Donor Story

A Lasting Way to Thank Mike Barrett

Mike Barrett
Mike Barrett

It was a lucky day for Mike Barrett and Andrew Fine when a facilitator failed to show up for a 1986 Virginia Beach Arts and Humanities Commission strategic planning session.

The meeting seemed doomed until Barrett, an assistant city manager, “stood up and led an impromptu session” that moved the commission ahead. Barrett’s leadership impressed Fine, the commission’s chair and president of Runnymede Corp. He says he decided that day to “steal Mike from the city” to work for his company.

A few months later Barrett signed on as CEO of Runnymede, a real estate development company headed by brothers Andrew and Morris Fine. Barrett helped lead the Virginia Beach firm and its 50 employees for 31 years until retiring in 2017. During his tenure, the company developed offices, townhouses and apartments throughout Hampton Roads. Barrett thrived doing land acquisition, gaining board approvals and working with engineering, design, marketing, leasing and managing of buildings.

At his 2017 retirement party, Barrett’s parting gifts included a donor-advised fund at the Hampton Roads Community Foundation. Runnymede Corp. started the permanent fund, which lets Barrett and successor advisors recommend grants to nonprofits in his name.

“We thought this would be a way to create something in perpetuity and hope it will turn on the light for someone else” to honor a special person, says Andrew Fine, a former community foundation board member. Barrett calls the fund “a tremendous honor.”

Barrett grew up in New Jersey and earned an undergraduate degree in anthropology and sociology from Colgate University where he was on the basketball, cross-country and track teams. After graduation he served in the Navy for four years before earning a master’s degree in public administration from the University of Oklahoma. He became an assistant city manager in Chesapeake in 1977 and joined the City of Virginia Beach staff in 1980. He continued to serve in the Navy Reserves for 30 years.
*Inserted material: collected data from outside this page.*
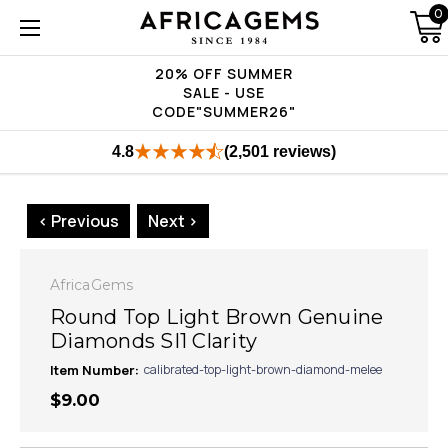
0
20% OFF SUMMER
SALE - USE
CODE"SUMMER26"
4.8
(2,501 reviews)
< Previous
Next >
AfricaGems
Round Top Light Brown Genuine
Diamonds SI1 Clarity
Item Number:
calibrated-top-light-brown-diamond-melee
$9.00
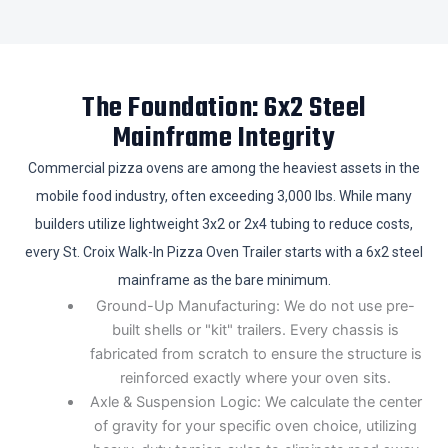
The Foundation: 6x2 Steel
Mainframe Integrity
Commercial pizza ovens are among the heaviest assets in the
mobile food industry, often exceeding 3,000 lbs. While many
builders utilize lightweight 3x2 or 2x4 tubing to reduce costs,
every St. Croix Walk-In Pizza Oven Trailer starts with a 6x2 steel
mainframe as the bare minimum.
Ground-Up Manufacturing: We do not use pre-
built shells or "kit" trailers. Every chassis is
fabricated from scratch to ensure the structure is
reinforced exactly where your oven sits.
​Axle & Suspension Logic: We calculate the center
of gravity for your specific oven choice, utilizing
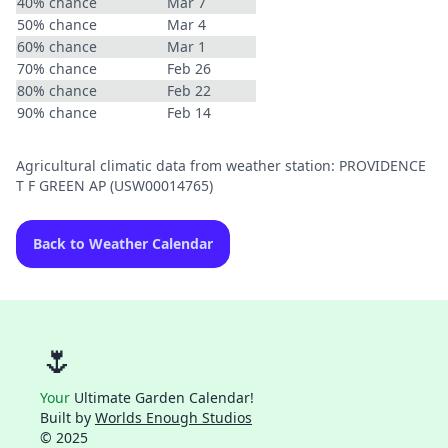
40% chance
Mar 7
50% chance
Mar 4
60% chance
Mar 1
70% chance
Feb 26
80% chance
Feb 22
90% chance
Feb 14
Agricultural climatic data from weather station: PROVIDENCE
T F GREEN AP (USW00014765)
Back to Weather Calendar
🌷
Your
Ultimate Garden Calendar!
Built by
Worlds Enough Studios
© 2025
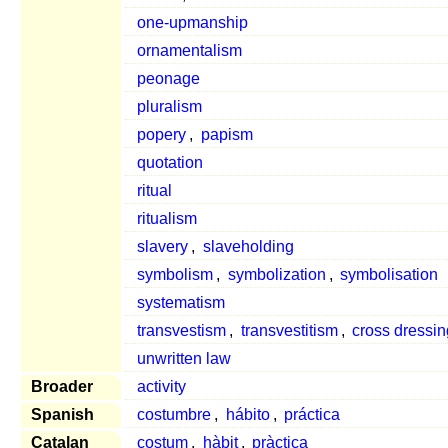
one-upmanship
ornamentalism
peonage
pluralism
popery
,
papism
quotation
ritual
ritualism
slavery
,
slaveholding
symbolism
,
symbolization
,
symbolisation
systematism
transvestism
,
transvestitism
,
cross dressin
unwritten law
Broader
activity
Spanish
costumbre
,
hábito
,
práctica
Catalan
costum
,
hàbit
,
pràctica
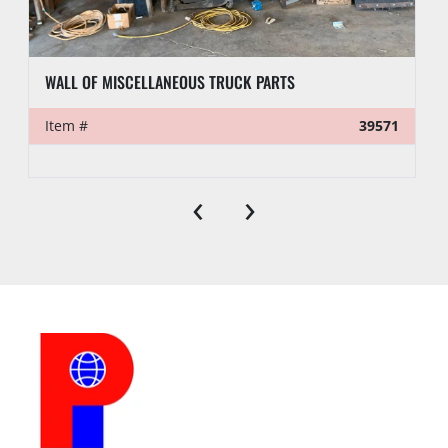
WALL OF MISCELLANEOUS TRUCK PARTS
Item #
39571
‹
›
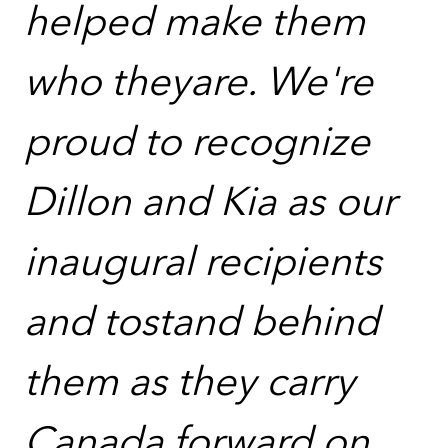
helped make them
who theyare. We're
proud to recognize
Dillon and Kia as our
inaugural recipients
and tostand behind
them as they carry
Canada forward on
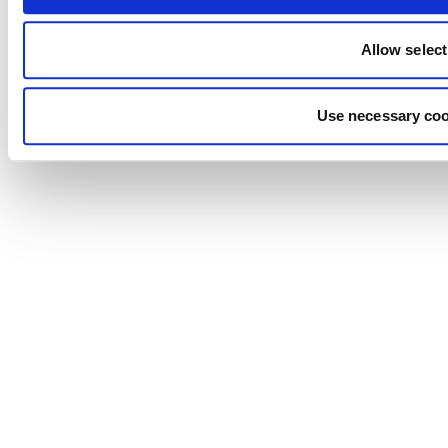
Allow select
Use necessary coo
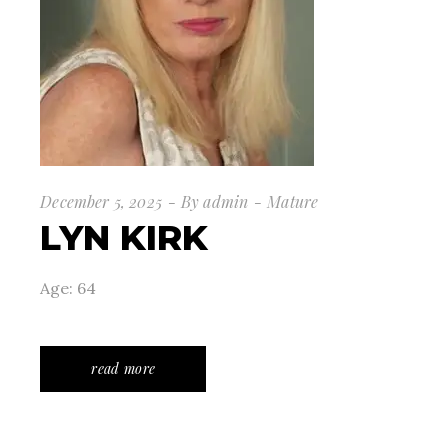
December 5, 2025
By
admin
Mature
LYN KIRK
Age: 64
read more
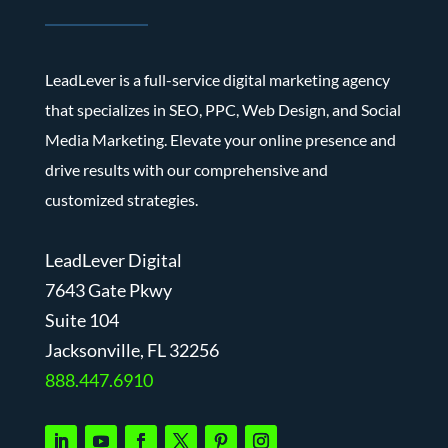
LeadLever is a full-service digital marketing agency
that specializes in SEO, PPC, Web Design, and Social
Media Marketing. Elevate your online presence and
drive results with our comprehensive and
customized strategies.
LeadLever Digital
7643 Gate Pkwy
Suite 104
J
acksonville, FL 32256
888.447.6910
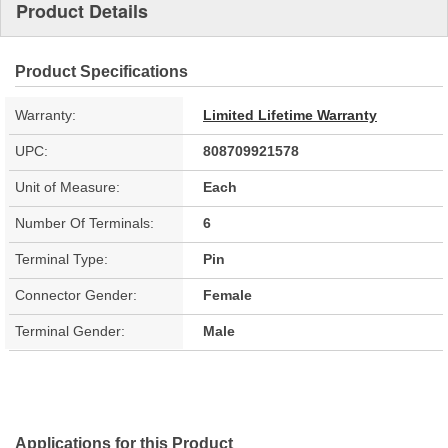
Product Details
Product Specifications
Warranty:
Limited Lifetime Warranty
UPC:
808709921578
Unit of Measure:
Each
Number Of Terminals:
6
Terminal Type:
Pin
Connector Gender:
Female
Terminal Gender:
Male
Applications for this Product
“Mike is a take-charge guy who tries to solve problems and change things,” says Morris Fine, Runnymede’s vice president, secretary and treasurer. “We balanced each other out,” adds Andrew Fine. “On some projects I was the accelerator and he was the brake.” On other projects, they switched roles.

Beyond work, Barrett chaired the Hampton Roads Economic Development Alliance and the Virginia Chamber of Commerce and was president of Virginia Beach Vision. He served on area task forces for the port, tourism and transportation.

“He has been such a strong supporter for regionalism,” says Jim Spore, who heads Reinvent Hampton Roads. Barrett still drives around with a light rail sticker on his car and “was a real soldier in the blogosphere trying to give insight” in online forums, Spore says. As someone who always used his real name in comments, Barrett says he “wanted to increase the level of conversation and keep it as civil as I could.”

In retirement, Barrett and his wife Linda enjoy taking walks in their Virginia Beach neighborhood and having more time to spend with their two children and four grandchildren.